The partitioning works as follows:

  1. The snapshot leader queries pg_class.relpages to estimate the number of blocks for each table. This is much faster than querying max(ctid) which would require a sequential scan.
  2. The leader broadcasts the block count estimates along with the snapshot transaction ID to all workers, ensuring all workers use consistent estimates for partitioning.
  3. Each worker calculates its assigned block range and fetches rows using a COPY query with a SELECT that filters by ctid >= start AND ctid < end.
  4. The last worker uses an open-ended range (ctid >= start) to capture any rows beyond the estimated block count (handles cases where statistics are stale or table has grown).

This approach efficiently parallelizes large table snapshots while maintaining the benefits of the COPY protocol for bulk data transfer.

§PostgreSQL version requirements

Ctid range scans are only efficient on PostgreSQL >= 14 due to TID range scan optimizations introduced in that version. For older PostgreSQL versions, the snapshot falls back to the single-worker-per-table mode where each table is assigned to one worker based on consistent hashing. This is implemented by having the leader broadcast all-zero block counts when PostgreSQL version < 14.

§Snapshot decoding

Each worker fetches its ctid range directly and decodes the COPY stream locally.
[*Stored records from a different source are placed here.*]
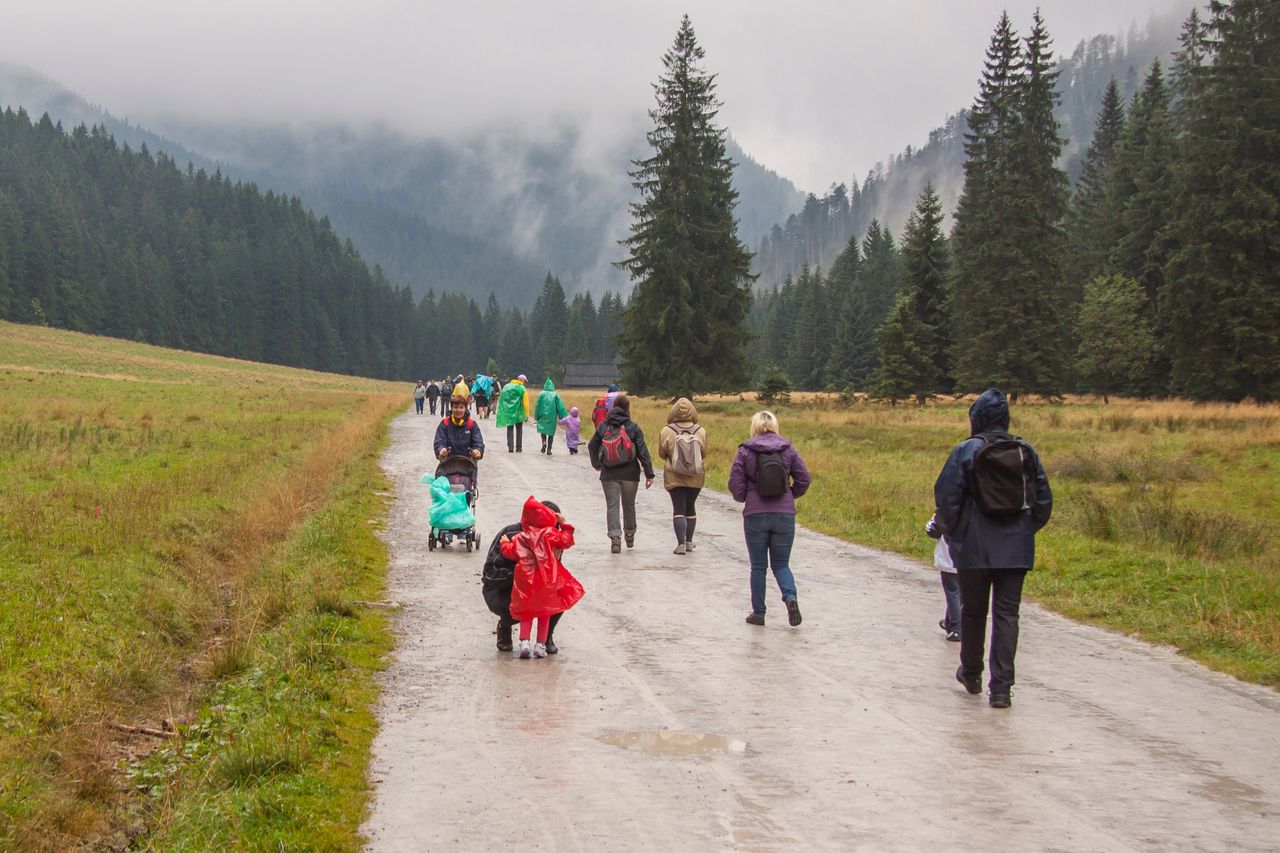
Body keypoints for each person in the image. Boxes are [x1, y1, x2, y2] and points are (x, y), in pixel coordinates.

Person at [933, 388, 1052, 709]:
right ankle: (1001, 689)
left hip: (973, 548)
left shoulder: (966, 450)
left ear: (977, 418)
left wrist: (952, 533)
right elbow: (1043, 501)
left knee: (973, 611)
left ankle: (971, 673)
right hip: (1016, 549)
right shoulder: (1026, 450)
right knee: (1007, 615)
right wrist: (1025, 531)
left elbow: (947, 497)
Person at [728, 410, 811, 628]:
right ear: (775, 425)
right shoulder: (788, 450)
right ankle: (790, 597)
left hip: (755, 514)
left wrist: (746, 496)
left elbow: (736, 486)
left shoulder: (745, 451)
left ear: (754, 426)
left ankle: (759, 613)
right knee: (781, 564)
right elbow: (804, 478)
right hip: (784, 514)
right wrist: (790, 495)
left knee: (758, 567)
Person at [501, 496, 584, 659]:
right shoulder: (550, 534)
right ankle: (540, 645)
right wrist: (564, 523)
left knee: (526, 613)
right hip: (547, 582)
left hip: (525, 582)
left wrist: (504, 543)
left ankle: (524, 642)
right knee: (545, 614)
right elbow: (566, 540)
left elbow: (510, 553)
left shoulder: (520, 537)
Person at [482, 500, 567, 653]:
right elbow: (489, 574)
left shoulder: (551, 539)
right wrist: (519, 575)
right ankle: (506, 625)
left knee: (563, 591)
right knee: (518, 603)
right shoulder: (512, 534)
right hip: (506, 588)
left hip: (539, 590)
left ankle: (546, 637)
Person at [587, 394, 654, 553]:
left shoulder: (603, 426)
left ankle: (615, 539)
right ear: (627, 408)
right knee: (629, 505)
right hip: (630, 474)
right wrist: (649, 473)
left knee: (612, 506)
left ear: (612, 408)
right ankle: (629, 535)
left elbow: (591, 446)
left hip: (608, 474)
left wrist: (597, 464)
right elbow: (642, 451)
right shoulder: (633, 427)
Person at [658, 397, 708, 555]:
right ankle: (689, 541)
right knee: (690, 507)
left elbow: (661, 453)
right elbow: (704, 453)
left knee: (678, 508)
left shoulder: (667, 431)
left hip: (674, 475)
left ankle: (680, 544)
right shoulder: (700, 431)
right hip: (695, 476)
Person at [926, 513, 960, 641]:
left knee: (953, 593)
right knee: (960, 593)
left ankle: (957, 628)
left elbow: (932, 530)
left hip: (949, 559)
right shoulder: (972, 508)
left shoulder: (945, 510)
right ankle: (949, 621)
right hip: (968, 559)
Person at [433, 384, 485, 461]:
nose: (458, 410)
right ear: (451, 408)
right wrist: (441, 450)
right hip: (447, 465)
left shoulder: (471, 424)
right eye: (455, 407)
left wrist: (478, 450)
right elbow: (439, 441)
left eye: (461, 407)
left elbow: (478, 442)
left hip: (468, 465)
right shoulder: (445, 423)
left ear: (465, 409)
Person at [496, 374, 531, 453]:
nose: (524, 382)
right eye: (525, 381)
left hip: (508, 412)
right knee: (519, 430)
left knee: (510, 429)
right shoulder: (522, 388)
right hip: (519, 413)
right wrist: (526, 414)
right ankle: (519, 447)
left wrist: (502, 411)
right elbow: (525, 403)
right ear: (522, 380)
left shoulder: (507, 387)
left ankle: (510, 447)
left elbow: (502, 400)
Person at [534, 377, 569, 455]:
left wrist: (536, 416)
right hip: (552, 416)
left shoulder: (541, 394)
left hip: (542, 415)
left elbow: (537, 406)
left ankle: (543, 442)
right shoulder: (555, 395)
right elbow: (560, 406)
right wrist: (562, 416)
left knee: (543, 430)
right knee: (551, 433)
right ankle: (549, 449)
                ╭──────────────────╮
   ┏━━━━━━━━━━━━v━┓                │ exported
   ┃    table     ┃   ╭─────────╮  │ snapshot id
   ┃   readers    ┠─>─┤broadcast├──╯
   ┃  (parallel)  ┃   ╰─────────╯
   ┗━┯━━━━━━━━━━┯━┛
  raw│          │
 COPY│          │
 data│          │
┏━━━━┷━━━━┓     │
┃  COPY   ┃     │
┃ decoder ┃     │
┗━━━━┯━━━━┛     │
     │ snapshot │rewind
     │ updates  │requests
     v          v

Structs§

CtidRange 🔒
Represents a ctid range that a worker should snapshot. The range is [start_block, end_block) where end_block is optional (None means unbounded).
SnapshotInfo 🔒
Information broadcasted from the snapshot leader to all workers. This includes the transaction snapshot ID, LSN, and estimated block counts for each table.
TableStatistics 🔒

Functions§

collect_table_statistics 🔒
decode_copy_row 🔒
Decodes a row of col_len columns obtained from a text encoded COPY query into row.
estimate_table_block_counts 🔒
Estimate the number of blocks for each table from pg_class statistics. This is used to partition ctid ranges across workers.
export_snapshot 🔒
Starts a read-only transaction on the SQL session of client at a consistent LSN point by creating a replication slot. Returns a snapshot identifier that can be imported in other SQL session and the LSN of the consistent point.
export_snapshot_inner 🔒
render 🔒
Renders the snapshot dataflow. See the module documentation for more information.
report_snapshot_size 🔒
Record the sizes of the tables being snapshotted in PgSnapshotMetrics and emit snapshot statistics for each export.
retrieve_schema_info 🔒
Validates that there are no blocking RLS polcicies on the tables and retrieves table schemas for the given publication.
set_statement_timeout 🔒
use_snapshot 🔒
Starts a read-only transaction on the SQL session of client at a the consistent LSN point of snapshot.
worker_ctid_range 🔒
Calculate the ctid range for a given worker based on estimated block count.